Он вошел ко мне как-то днем: молодой, добродушный, голубоглазый, светлый блондин, одетый безукоризненно. Он сказал:
— Друзья меня зовут Пим.
Я возразила:
— Пим! Какое очаровательное имя! Вы художник?
— О нет! — вскричал он, точно я его обвиняла в преступлении.
— Тогда чем же вы замечательны? Великими мыслями?
— О нет! У меня вообще не бывает мыслей.
— Ну а цель жизни есть?
— Тоже нет.
— Что же вы делаете?
— Ничего.
— Есть же у вас какое-нибудь занятие?
— Да, я собираю табакерки восемнадцатого столетия, — ответил он после некоторого размышления.
Вот где было мое лекарство. Я подписала контракт на гастроли по России, на продолжительное тяжелое турне не только по северной России, но и по южной, включая Кавказ, и боялась продолжительного путешествия в одиночестве.
— Хотите ехать со мной в Россию, Пим?
— С восторгом, — быстро ответил он, — но как быть с матерью? Ее я бы мог убедить, но есть еще кто-то, — и Пим покраснел. — Кто-то, кто меня очень любит и, может быть, не согласится отпустить.
— Но ведь мы можем уехать незаметно.
Было решено, что после окончания моего последнего спектакля в Амстердаме автомобиль будет нас ждать у артистического подъезда и увезет в деревню. Горничная должна была выехать с вещами экспрессом, в который мы должны были сесть на следующей за Амстердамом станции.
Ночь была темная и холодная, и над полями стлался густой туман. Дорога шла по берегу канала, и шофер не хотел ехать быстро.
— Очень опасно, — предупредил он нас и повез не торопясь.
Но опасность езды по берегу канала была ничтожна по сравнению с опасностью погони. Оглянувшись назад, Пим неожиданно воскликнул:
— Боже! Она гонится за нами!
Мне не потребовалось дальнейших объяснений.
— Она, наверное, вооружена, — сказал Пим.
— Скорей, скорей! — торопила я шофера, но он молча указал на воду канала, видневшуюся сквозь туман.
Все это было очень поэтично, и мы в конце концов ускользнули от преследовавшего нас автомобиля. Добравшись до станции, мы остановились в первой попавшейся гостинице.
Было два часа утра. Ночной привратник осветил наши лица фонарем.
— Комнату, — сказали мы в один голос.
— Комнату? Одну? Нет-нет. Вы женаты?
— Да, конечно, — отвечали мы.
— Нет-нет, — проворчал он, — вы не женаты. Я знаю. Вы выглядите слишком счастливыми.

* * *

_ПИСЬМЕННОЕ ЗАДАНИЕ A:_ Что, по словам Пима из отрывка о поездке в Россию, он собирает?
_ПИСЬМЕННОЕ ЗАДАНИЕ B:_ Перепишите из отрывка о поездке в Россию без изменений фрагмент, начиная со слов «Было решено, что» и заканчивая словами «видневшуюся сквозь туман.».

_ИСХОДНЫЕ ДАННЫЕ:_
* * *

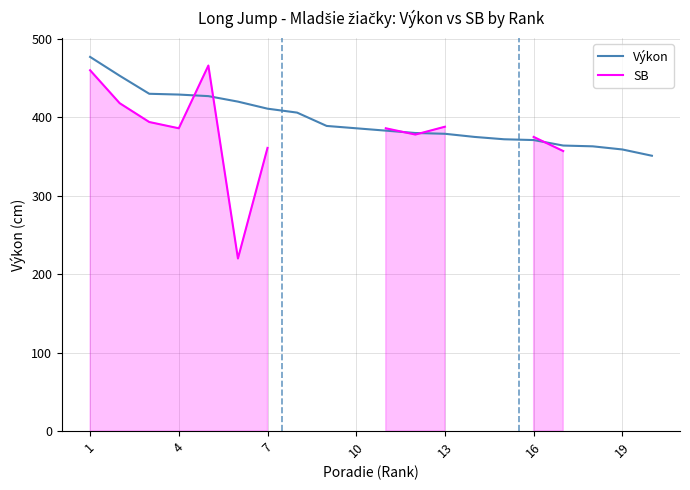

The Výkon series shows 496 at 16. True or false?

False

* * *

_ОТВЕТ A:_ Табакерки восемнадцатого столетия.

_ОТВЕТ B:_
Было решено, что после окончания моего последнего спектакля в Амстердаме автомобиль будет нас ждать у артистического подъезда и увезет в деревню. Горничная должна была выехать с вещами экспрессом, в который мы должны были сесть на следующей за Амстердамом станции.
Ночь была темная и холодная, и над полями стлался густой туман. Дорога шла по берегу канала, и шофер не хотел ехать быстро.
— Очень опасно, — предупредил он нас и повез не торопясь.
Но опасность езды по берегу канала была ничтожна по сравнению с опасностью погони. Оглянувшись назад, Пим неожиданно воскликнул:
— Боже! Она гонится за нами!
Мне не потребовалось дальнейших объяснений.
— Она, наверное, вооружена, — сказал Пим.
— Скорей, скорей! — торопила я шофера, но он молча указал на воду канала, видневшуюся сквозь туман.